I read Brian Reinhart’s article, and as he chose to cite me and my restaurants several times, I decided to reflect on what he had to say in his article.
Let me first say that I have enjoyed reading Mr. Reinhart’s reviews, and while I do not always share his views, there have been several instances when I did.
His article a couple of months ago about steakhouses in Dallas was one that I particularly enjoyed as I shared a lot of his views.
While I can understand the angle of the “servant restaurants” article, that too many expensive restaurants could kill the food scene of a city… I am distressed by the approach Mr. Reinhart takes as he goes on a diatribe about social classes’ warfare. “Rich Fools, inequality, mostly white, undiversified, social status, elite, etc...”

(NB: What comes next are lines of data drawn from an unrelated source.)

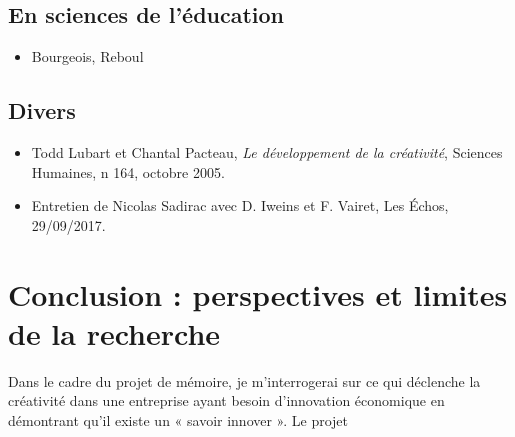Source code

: \documentclass{article}
\begin{document}
\subsection{En sciences de l’éducation}

\begin{itemize}

\item Bourgeois, Reboul

\end{itemize}

\subsection{Divers}

\begin{itemize}

\item Todd Lubart et Chantal Pacteau, \textit{Le développement de la créativité}, Sciences Humaines, n 164, octobre 2005.
\item Entretien de Nicolas Sadirac avec D. Iweins et F. Vairet, Les Échos, 29/09/2017.

\end{itemize}

\section{Conclusion : perspectives et limites de la recherche}

Dans le cadre du projet de mémoire, je m'interrogerai sur ce qui déclenche la créativité dans une entreprise ayant besoin d'innovation économique en démontrant qu'il existe un « savoir innover ». Le projet   
\end{document}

Mr. Reinhart talks about diversity, championing the “host of creative, diverse, young chefs, working the pop-up scene serving bites of their food at breweries, private parties” ... “Dallas is full of creative tacos, ramen, banh mi, pastas, barbecue, sushi rolls, arepas and deviled eggs …”
I agree with him and love the above mentioned as well!
But isn't diversity about allowing different types of experiences and establishments?
Mr. Reinhart mentions Le Bernardin in New York. Don't we all wish that along with the ramen shops, wonderful tacos and banh mi, Dallas could step up to the national food scene the same way New York always has?
New York, Chicago and most recently Los Angeles have been able to have these two worlds not only coexist but in many ways help each other. How many alumni of New York’s top restaurants have learned their craft next to great chefs in kitchens who would strive for flawless execution and then, went on their own way and opened more humble restaurants with fantastic food? Should Dallas give up on that?
Mr. Reinhart mentions how he, himself, enjoys fancy meals and Champagne when he doesn't have to pay the bill. Well, a lot of restaurant-goers look at that special occasion when they look for an elevated experience and are happy to have that choice offered to them.
The real question, not really discussed in the article, is the value one will find in paying a higher price for a meal.
In my opinion, it is true for everything, and everyone has their own (choice). It can be for a car, clothes, travel and so many things in life. Food is obviously part of that equation. A lot of people don't see the value in eating organic or mindfully grown products.
Which brings me to another side of the article, more personal, I admit. Mr. Reinhart goes on to name all my restaurants and therefore implying that they fall under the same model, labeling me like an old pro of that genre (the “servants restaurants”).
He sounds like he knows me so well, as well as my partner Curtis Stone, who happens to be a chef who has been at the helm of two Michelin star-rated restaurants (most recently his own, Maud in Beverly Hills).
Both restaurants work exclusively with local farmers, ranchers and growers that are mindful of the way they produce the food we are preparing. Their prices are about 30% higher than what we can find on the market elsewhere. The $390 steak we are serving at Georgie is not only the product of incredible farming but also enough to be shared among six people.
We choose to work with these farmers and growers because we want to support them and believe in what they do. We see value in their work.
It is one's decision to feed his or her body with a distinct type of food. An Ora King Salmon will always be more expensive than a farm-raised salmon that has been fed with GMO nutrients.
I won't bore you with the “in-house” social aspect of our operations but will point out that even our dishwashers are paid, on average, at least $5 to $6 above minimum wage and get one full week of paid vacation after a year, two weeks after three years.
Ironically enough, Up on Knox came to life as an attempt to give great and healthy food to an audience beyond the usual patrons of what Mr. Reinhart calls “servant restaurants.”
Diversity of background, ethnicity and social status is at the heart of what we do there, and the clientele reflects it on a daily basis.